> **Exercise instructions**: For the entries that follow, restate word for word the line containing "(pin bidirectional line (at -29.21 41.91", the line containing "(pin input line (at 29.21 -1.27", and every line that lies between them.

[Collection entries]
++++++++
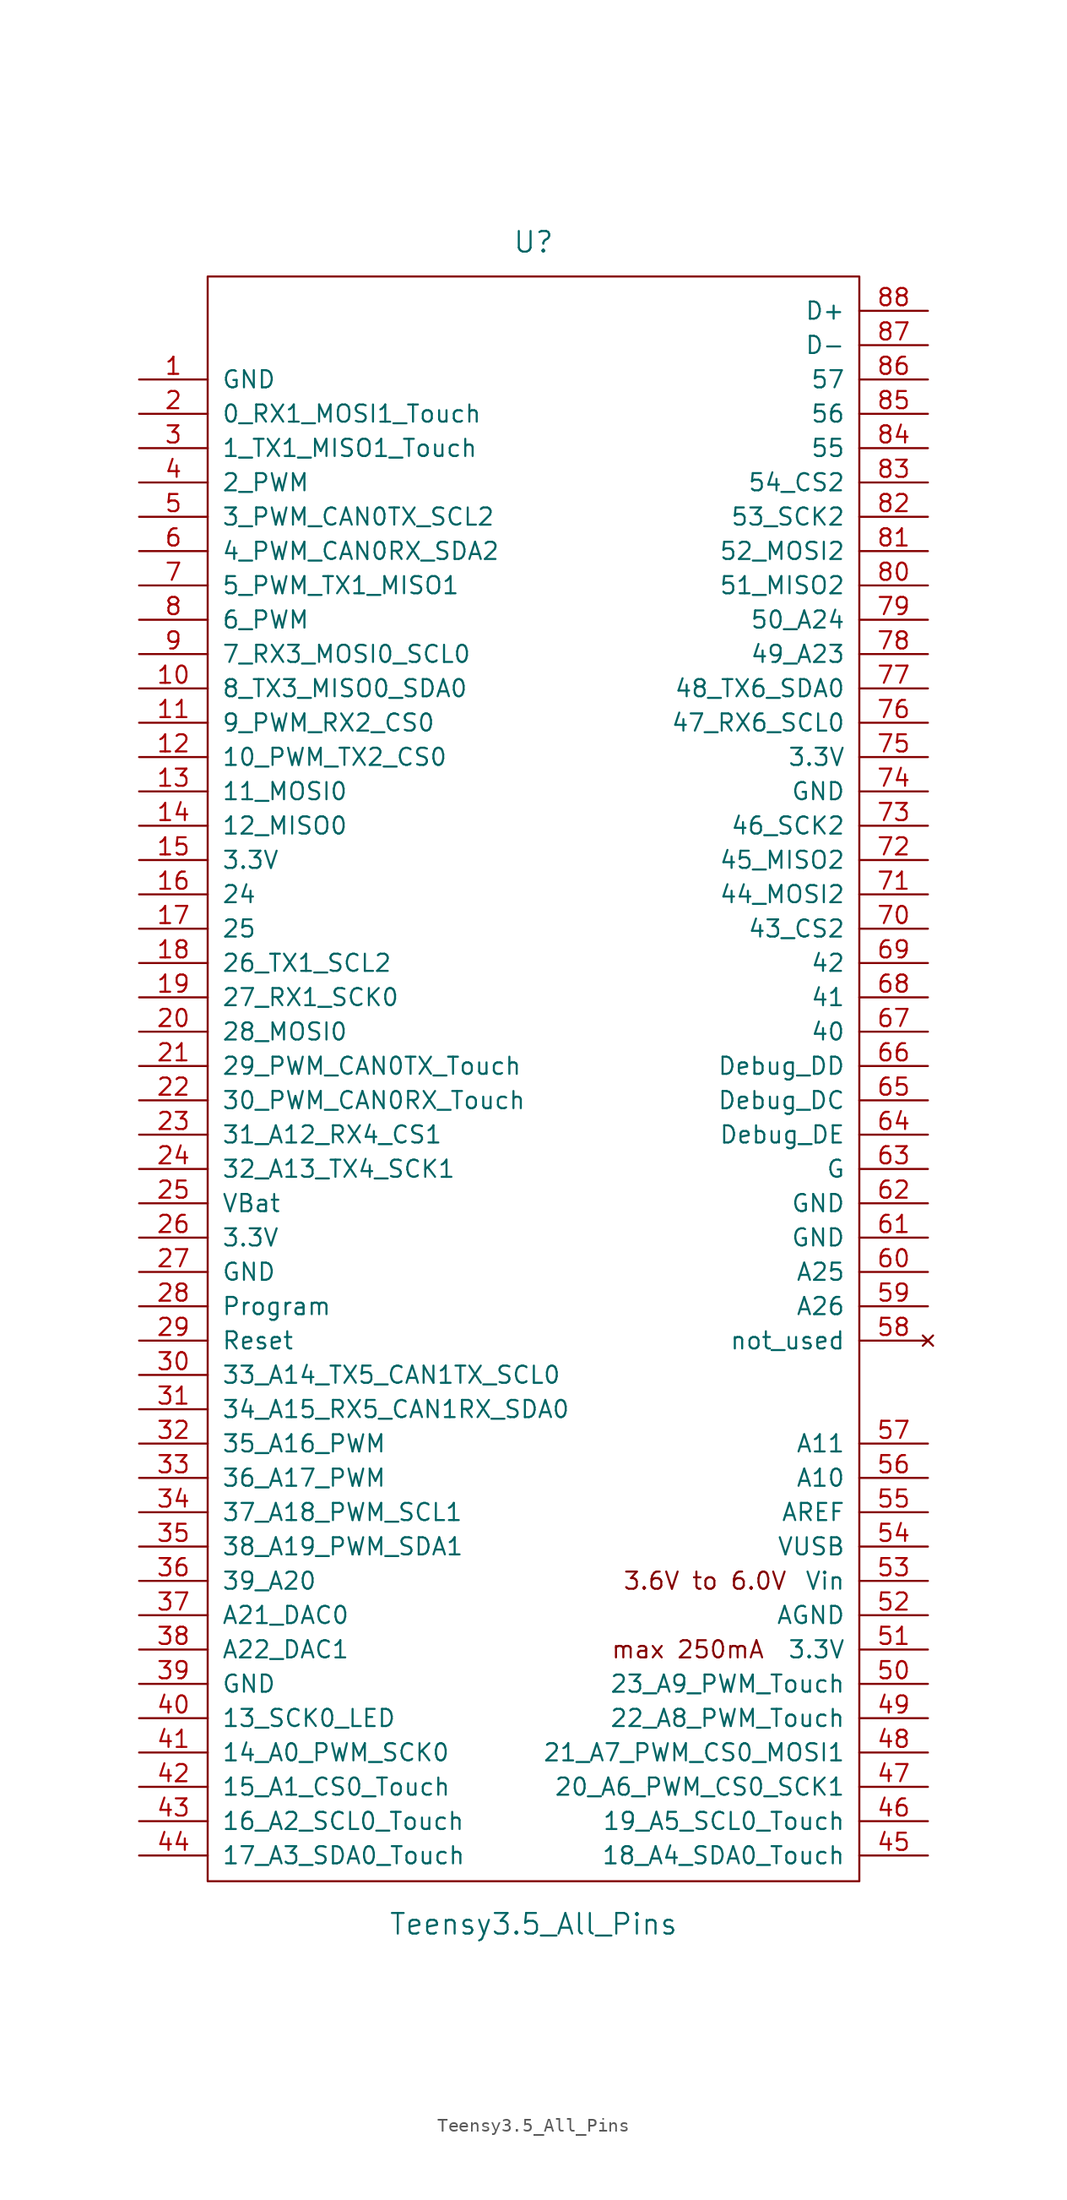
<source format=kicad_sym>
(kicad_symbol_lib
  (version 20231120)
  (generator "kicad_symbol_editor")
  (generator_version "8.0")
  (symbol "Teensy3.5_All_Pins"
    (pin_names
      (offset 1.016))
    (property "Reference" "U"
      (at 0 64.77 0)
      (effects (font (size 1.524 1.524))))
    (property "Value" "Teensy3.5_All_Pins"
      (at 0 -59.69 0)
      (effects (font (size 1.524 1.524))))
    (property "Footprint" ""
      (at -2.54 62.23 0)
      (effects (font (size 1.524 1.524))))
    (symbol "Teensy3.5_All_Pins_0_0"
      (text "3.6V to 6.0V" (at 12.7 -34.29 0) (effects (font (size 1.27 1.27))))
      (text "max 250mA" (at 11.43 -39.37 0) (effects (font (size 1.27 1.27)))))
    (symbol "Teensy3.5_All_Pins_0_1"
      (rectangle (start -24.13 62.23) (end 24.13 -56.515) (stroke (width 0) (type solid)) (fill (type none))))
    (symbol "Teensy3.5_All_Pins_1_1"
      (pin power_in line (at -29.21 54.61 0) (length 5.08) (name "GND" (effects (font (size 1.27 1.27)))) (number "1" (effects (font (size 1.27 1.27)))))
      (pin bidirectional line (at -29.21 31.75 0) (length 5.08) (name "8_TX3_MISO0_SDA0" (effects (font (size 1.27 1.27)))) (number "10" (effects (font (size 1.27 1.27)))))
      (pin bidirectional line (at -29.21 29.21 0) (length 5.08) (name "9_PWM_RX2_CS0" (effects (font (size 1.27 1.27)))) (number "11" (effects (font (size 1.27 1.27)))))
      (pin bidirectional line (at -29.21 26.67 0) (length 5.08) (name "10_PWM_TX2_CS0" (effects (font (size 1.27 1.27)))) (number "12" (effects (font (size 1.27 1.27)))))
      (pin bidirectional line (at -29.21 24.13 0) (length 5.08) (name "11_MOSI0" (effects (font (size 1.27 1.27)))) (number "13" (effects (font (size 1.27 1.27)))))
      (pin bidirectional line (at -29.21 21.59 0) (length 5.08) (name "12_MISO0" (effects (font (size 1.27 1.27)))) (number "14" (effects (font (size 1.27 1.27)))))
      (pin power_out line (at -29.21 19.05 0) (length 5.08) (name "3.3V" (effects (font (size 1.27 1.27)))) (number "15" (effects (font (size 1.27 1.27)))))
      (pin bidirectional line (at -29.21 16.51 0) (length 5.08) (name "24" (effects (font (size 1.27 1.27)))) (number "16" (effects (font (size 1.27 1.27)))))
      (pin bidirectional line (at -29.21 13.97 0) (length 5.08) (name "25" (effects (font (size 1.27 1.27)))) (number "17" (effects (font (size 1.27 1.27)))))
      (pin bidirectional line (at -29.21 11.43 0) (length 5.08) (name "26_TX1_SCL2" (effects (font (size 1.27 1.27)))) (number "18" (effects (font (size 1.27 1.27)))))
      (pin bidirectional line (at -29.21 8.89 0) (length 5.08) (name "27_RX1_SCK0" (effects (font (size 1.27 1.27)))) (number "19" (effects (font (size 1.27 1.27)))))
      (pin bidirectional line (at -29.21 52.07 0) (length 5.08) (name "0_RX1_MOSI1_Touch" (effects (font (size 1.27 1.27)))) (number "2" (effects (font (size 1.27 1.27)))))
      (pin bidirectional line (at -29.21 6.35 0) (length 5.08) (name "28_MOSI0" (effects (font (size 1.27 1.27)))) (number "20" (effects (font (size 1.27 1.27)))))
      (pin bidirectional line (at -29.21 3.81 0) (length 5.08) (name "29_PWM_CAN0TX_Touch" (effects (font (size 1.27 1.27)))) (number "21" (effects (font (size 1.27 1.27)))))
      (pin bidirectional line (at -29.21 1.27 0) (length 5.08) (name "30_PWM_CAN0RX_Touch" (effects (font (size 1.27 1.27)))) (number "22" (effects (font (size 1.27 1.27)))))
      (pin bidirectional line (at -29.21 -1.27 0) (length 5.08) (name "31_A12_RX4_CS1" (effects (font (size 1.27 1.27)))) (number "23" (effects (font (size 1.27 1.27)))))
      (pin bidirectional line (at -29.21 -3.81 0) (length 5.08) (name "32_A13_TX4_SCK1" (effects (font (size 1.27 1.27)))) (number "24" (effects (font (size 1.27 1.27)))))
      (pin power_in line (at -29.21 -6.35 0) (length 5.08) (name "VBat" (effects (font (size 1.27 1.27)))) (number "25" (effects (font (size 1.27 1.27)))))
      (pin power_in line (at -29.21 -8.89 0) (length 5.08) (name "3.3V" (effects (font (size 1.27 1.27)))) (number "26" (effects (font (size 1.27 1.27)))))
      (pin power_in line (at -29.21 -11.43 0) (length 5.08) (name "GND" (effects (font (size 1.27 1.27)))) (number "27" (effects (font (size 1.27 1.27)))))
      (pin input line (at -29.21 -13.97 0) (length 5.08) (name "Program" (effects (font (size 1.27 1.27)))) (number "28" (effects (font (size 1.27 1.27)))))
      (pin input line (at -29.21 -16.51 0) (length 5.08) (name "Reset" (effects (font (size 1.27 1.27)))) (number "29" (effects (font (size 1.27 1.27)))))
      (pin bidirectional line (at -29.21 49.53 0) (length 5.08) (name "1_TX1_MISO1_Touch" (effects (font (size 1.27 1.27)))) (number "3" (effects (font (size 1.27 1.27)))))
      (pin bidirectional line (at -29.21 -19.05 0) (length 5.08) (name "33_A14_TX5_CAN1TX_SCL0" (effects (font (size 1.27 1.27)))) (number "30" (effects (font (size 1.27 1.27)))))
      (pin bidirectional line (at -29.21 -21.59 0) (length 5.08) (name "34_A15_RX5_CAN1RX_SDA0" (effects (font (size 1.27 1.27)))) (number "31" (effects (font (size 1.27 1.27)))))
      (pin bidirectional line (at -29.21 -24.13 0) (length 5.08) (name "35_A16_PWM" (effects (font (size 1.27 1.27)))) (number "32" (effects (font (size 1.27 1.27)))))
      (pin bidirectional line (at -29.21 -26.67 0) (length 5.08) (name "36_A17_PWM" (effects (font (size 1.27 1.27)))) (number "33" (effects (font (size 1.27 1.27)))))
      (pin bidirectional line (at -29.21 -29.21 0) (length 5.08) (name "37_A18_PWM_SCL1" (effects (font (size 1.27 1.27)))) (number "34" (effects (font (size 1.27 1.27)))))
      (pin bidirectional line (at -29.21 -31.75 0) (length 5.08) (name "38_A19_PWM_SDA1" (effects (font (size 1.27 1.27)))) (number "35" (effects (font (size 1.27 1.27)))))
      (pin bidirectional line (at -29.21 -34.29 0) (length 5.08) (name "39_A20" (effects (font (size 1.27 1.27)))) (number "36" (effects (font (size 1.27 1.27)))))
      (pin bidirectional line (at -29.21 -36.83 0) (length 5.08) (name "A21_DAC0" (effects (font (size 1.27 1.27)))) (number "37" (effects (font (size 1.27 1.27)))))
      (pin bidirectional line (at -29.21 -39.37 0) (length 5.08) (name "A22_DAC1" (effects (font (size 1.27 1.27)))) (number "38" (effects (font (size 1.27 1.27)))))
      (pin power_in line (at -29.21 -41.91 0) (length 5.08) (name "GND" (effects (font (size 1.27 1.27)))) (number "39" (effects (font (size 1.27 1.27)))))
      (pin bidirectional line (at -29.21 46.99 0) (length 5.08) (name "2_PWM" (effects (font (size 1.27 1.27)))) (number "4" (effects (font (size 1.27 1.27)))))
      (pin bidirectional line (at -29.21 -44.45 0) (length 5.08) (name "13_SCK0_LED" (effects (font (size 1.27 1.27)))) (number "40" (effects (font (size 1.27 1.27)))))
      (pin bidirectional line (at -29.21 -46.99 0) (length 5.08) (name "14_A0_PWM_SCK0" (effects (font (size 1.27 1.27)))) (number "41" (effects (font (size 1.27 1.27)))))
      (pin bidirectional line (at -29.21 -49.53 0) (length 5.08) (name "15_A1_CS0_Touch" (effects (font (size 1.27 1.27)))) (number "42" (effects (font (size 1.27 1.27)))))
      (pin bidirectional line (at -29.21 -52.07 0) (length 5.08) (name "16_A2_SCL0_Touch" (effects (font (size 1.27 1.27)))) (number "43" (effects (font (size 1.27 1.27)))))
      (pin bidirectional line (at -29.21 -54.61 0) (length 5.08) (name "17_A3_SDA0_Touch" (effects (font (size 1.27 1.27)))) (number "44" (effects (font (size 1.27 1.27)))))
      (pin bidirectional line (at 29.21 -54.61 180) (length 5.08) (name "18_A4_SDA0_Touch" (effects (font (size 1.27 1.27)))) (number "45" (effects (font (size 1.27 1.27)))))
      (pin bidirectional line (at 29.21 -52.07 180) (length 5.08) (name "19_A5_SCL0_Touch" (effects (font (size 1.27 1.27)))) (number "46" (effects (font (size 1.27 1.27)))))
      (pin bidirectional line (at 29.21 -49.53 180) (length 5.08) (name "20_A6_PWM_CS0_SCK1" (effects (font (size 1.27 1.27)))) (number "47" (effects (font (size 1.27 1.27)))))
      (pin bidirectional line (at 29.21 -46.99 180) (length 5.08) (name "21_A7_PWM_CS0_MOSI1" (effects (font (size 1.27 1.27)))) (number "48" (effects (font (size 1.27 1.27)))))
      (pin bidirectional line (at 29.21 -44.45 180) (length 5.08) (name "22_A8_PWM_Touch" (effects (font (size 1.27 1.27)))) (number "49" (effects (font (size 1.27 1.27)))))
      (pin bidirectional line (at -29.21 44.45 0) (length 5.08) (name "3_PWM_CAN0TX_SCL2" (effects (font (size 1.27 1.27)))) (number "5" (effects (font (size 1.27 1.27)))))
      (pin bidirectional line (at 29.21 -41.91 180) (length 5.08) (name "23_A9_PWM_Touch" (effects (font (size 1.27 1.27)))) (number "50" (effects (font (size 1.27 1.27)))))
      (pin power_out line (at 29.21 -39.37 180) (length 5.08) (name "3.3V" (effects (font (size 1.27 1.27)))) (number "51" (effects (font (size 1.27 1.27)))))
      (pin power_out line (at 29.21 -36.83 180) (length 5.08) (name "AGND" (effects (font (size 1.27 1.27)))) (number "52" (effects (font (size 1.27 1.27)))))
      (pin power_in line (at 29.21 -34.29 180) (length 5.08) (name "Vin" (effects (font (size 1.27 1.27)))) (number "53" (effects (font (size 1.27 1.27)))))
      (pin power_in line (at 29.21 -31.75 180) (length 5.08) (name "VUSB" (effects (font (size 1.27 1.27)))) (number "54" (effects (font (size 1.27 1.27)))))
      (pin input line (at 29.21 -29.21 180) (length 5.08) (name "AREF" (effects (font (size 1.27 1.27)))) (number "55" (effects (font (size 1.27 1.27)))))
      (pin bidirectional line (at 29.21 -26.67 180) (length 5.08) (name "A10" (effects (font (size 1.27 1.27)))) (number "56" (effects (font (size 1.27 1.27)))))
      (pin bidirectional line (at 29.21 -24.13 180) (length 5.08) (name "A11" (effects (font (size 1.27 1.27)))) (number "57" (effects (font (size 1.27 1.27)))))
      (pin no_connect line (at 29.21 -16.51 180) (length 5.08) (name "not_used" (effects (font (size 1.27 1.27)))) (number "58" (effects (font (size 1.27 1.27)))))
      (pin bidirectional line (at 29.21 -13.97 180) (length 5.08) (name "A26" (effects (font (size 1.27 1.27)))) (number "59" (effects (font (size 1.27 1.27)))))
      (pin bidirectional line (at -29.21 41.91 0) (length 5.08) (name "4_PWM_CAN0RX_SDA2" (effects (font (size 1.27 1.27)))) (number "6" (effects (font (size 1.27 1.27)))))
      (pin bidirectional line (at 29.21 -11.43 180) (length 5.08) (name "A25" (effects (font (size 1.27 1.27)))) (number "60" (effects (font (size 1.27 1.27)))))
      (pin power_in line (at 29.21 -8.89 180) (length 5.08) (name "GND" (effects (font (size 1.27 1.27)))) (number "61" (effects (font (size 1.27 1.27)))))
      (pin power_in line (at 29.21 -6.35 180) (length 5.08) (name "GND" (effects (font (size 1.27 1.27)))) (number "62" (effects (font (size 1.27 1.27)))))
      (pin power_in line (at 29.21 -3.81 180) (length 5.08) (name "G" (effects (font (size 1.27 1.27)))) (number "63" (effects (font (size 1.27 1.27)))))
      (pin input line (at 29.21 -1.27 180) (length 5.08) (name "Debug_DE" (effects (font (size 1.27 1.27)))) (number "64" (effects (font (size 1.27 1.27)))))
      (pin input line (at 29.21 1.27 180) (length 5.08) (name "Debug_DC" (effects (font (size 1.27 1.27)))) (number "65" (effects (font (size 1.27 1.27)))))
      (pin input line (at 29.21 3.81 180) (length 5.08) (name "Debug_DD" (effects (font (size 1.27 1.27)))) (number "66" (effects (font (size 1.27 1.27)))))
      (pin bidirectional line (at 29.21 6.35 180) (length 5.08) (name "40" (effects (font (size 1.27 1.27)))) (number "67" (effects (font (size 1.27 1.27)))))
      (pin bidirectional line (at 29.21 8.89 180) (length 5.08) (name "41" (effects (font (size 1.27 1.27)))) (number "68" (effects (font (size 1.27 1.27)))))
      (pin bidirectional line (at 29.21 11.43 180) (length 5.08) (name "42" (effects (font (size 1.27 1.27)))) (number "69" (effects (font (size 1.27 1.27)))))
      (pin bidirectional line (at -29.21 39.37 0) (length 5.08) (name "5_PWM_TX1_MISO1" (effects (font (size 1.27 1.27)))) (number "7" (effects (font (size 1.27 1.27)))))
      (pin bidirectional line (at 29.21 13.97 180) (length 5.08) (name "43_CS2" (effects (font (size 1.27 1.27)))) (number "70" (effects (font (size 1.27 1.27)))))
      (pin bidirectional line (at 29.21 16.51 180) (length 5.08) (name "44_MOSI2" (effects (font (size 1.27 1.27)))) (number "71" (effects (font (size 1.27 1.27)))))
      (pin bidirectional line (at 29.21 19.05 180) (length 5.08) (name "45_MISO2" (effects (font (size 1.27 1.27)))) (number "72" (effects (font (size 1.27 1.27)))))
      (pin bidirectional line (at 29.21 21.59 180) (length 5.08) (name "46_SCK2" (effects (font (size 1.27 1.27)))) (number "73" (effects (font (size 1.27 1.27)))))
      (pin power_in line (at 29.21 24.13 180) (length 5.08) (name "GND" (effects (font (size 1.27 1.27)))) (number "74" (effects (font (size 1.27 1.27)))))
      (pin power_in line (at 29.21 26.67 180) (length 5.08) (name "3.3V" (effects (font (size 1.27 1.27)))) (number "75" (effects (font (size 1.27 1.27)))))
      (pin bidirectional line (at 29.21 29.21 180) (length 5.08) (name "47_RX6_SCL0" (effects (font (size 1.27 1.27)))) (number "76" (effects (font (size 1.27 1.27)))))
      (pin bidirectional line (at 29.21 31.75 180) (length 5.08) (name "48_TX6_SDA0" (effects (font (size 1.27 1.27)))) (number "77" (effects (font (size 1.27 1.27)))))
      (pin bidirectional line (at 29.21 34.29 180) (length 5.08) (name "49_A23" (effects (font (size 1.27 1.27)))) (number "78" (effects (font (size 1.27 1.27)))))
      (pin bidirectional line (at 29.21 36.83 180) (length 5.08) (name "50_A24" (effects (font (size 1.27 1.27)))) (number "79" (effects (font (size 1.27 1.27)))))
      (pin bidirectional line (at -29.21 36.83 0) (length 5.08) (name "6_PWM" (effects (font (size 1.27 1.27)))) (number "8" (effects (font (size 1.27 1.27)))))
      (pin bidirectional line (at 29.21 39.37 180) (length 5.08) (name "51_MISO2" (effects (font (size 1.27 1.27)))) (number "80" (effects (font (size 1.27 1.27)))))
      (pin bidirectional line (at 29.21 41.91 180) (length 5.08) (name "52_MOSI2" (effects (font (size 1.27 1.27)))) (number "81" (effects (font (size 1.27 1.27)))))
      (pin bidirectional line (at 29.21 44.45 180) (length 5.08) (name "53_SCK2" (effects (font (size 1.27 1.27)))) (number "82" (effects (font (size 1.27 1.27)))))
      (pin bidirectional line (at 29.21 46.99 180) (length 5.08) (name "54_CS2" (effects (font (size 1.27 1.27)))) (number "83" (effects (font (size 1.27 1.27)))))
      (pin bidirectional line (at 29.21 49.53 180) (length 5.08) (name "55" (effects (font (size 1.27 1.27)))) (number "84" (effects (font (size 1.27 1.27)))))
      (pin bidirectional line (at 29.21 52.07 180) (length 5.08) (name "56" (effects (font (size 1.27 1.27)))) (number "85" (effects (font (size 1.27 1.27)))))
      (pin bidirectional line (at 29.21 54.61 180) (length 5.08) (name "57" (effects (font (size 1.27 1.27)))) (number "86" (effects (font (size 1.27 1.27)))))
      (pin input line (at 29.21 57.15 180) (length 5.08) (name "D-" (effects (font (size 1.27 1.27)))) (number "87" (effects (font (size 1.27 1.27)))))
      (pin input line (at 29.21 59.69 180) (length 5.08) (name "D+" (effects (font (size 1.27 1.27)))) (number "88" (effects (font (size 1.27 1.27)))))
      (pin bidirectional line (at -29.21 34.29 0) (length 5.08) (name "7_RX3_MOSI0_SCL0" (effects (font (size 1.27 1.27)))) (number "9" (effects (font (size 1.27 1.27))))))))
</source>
++++++++
> **Response box**:
      (pin bidirectional line (at -29.21 41.91 0) (length 5.08) (name "4_PWM_CAN0RX_SDA2" (effects (font (size 1.27 1.27)))) (number "6" (effects (font (size 1.27 1.27)))))
      (pin bidirectional line (at 29.21 -11.43 180) (length 5.08) (name "A25" (effects (font (size 1.27 1.27)))) (number "60" (effects (font (size 1.27 1.27)))))
      (pin power_in line (at 29.21 -8.89 180) (length 5.08) (name "GND" (effects (font (size 1.27 1.27)))) (number "61" (effects (font (size 1.27 1.27)))))
      (pin power_in line (at 29.21 -6.35 180) (length 5.08) (name "GND" (effects (font (size 1.27 1.27)))) (number "62" (effects (font (size 1.27 1.27)))))
      (pin power_in line (at 29.21 -3.81 180) (length 5.08) (name "G" (effects (font (size 1.27 1.27)))) (number "63" (effects (font (size 1.27 1.27)))))
      (pin input line (at 29.21 -1.27 180) (length 5.08) (name "Debug_DE" (effects (font (size 1.27 1.27)))) (number "64" (effects (font (size 1.27 1.27)))))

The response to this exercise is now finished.